Apologies for the all-Plame all-the-time posting.

Yeah, we just hate it when you do that. Cut it out, will ya? Write a nice post about cottage cheese or something.

Or jelly.

We just drove back from Midland to Kalamazoo today, so hi from Michigan. EW, we're having chicken gizzards and barley for lunch tomorrow... I'll do a post about that if you want.

on-topic content: Why would the WSJ want to delay the criminal case against Libby? Do they have a vested interest, or are they just following orders?

Following orders, I imagine.

Didn't know you were from MI, smiley. You do know about the get-together at the Corner brewery?

Though some day we should head west and do it at Bells.

Don't discount the possibility that AP and Dow are just ginning up a justification for getting juicy details on Rove, presumably the subject of much of the Cooper-related affidavit. On the other hand, Dow at least has been quite adversarial toward Fitzgerald all along, I think. I see no problem with this, though the rationale is silly and ignorant, as you suggest. Furthermore, it's unclear if they realize that we've all seen the affidavit to do with Miller; it's also unclear whether they realize that the other reporter discussed in that affidavit is not Cooper, but probably Pincus. If they did realize that, why wouldn't they go after the affidavit and subpoena and so on for Pincus?

In any case, this will not be any delay to the trial, I imagine, and I sure hope the effort to get all that stuff unsealed succeeds.

Most of emptywheel's argument is just "Fitzgerald was justified in throwing Miller in jail because Fitzgerald said so." No point arguing with that logic. I will mention that Woodward says the meeting in which Armitage mentioned Plame was in mid-June, and according to Armitage's appointment calender he met for one hour with Woodward on June 13, 2003.

(Problem description):
Answer these questions about the comment thread:
1. Between which two places did the commenter who says "hi from Michigan" drive?
2. Where is the get-together that the commenter asks smiley about being held?
3. According to Armitage's appointment calendar, on what date did he meet with Woodward, and for how long?

(Supplied information):
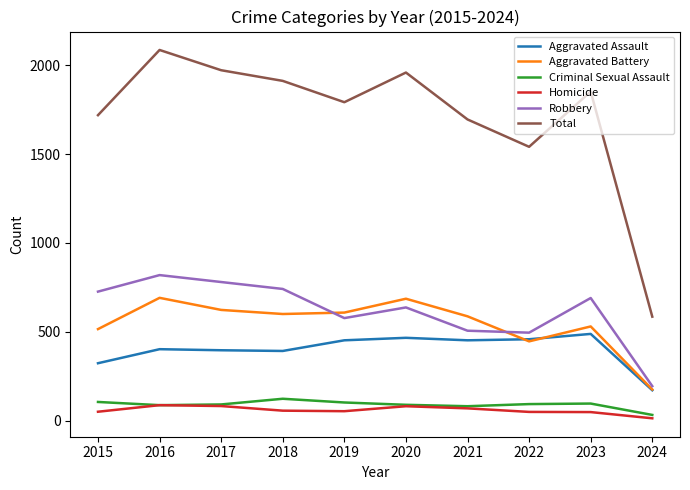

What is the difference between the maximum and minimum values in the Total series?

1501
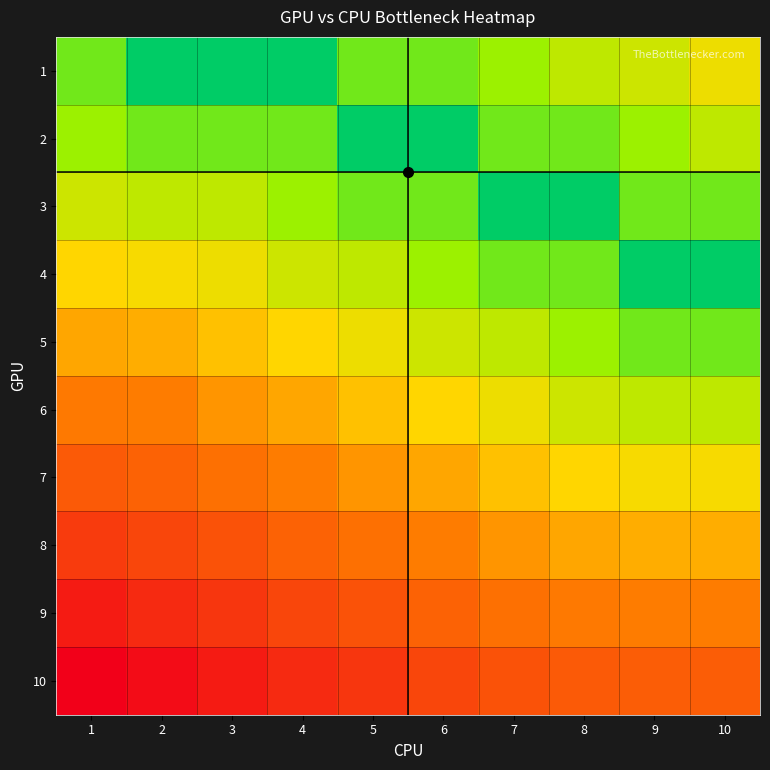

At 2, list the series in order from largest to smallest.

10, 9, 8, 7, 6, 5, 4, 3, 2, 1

(Solution to this task):
1. From Midland to Kalamazoo.
2. At the Corner brewery.
3. June 13, 2003, for one hour.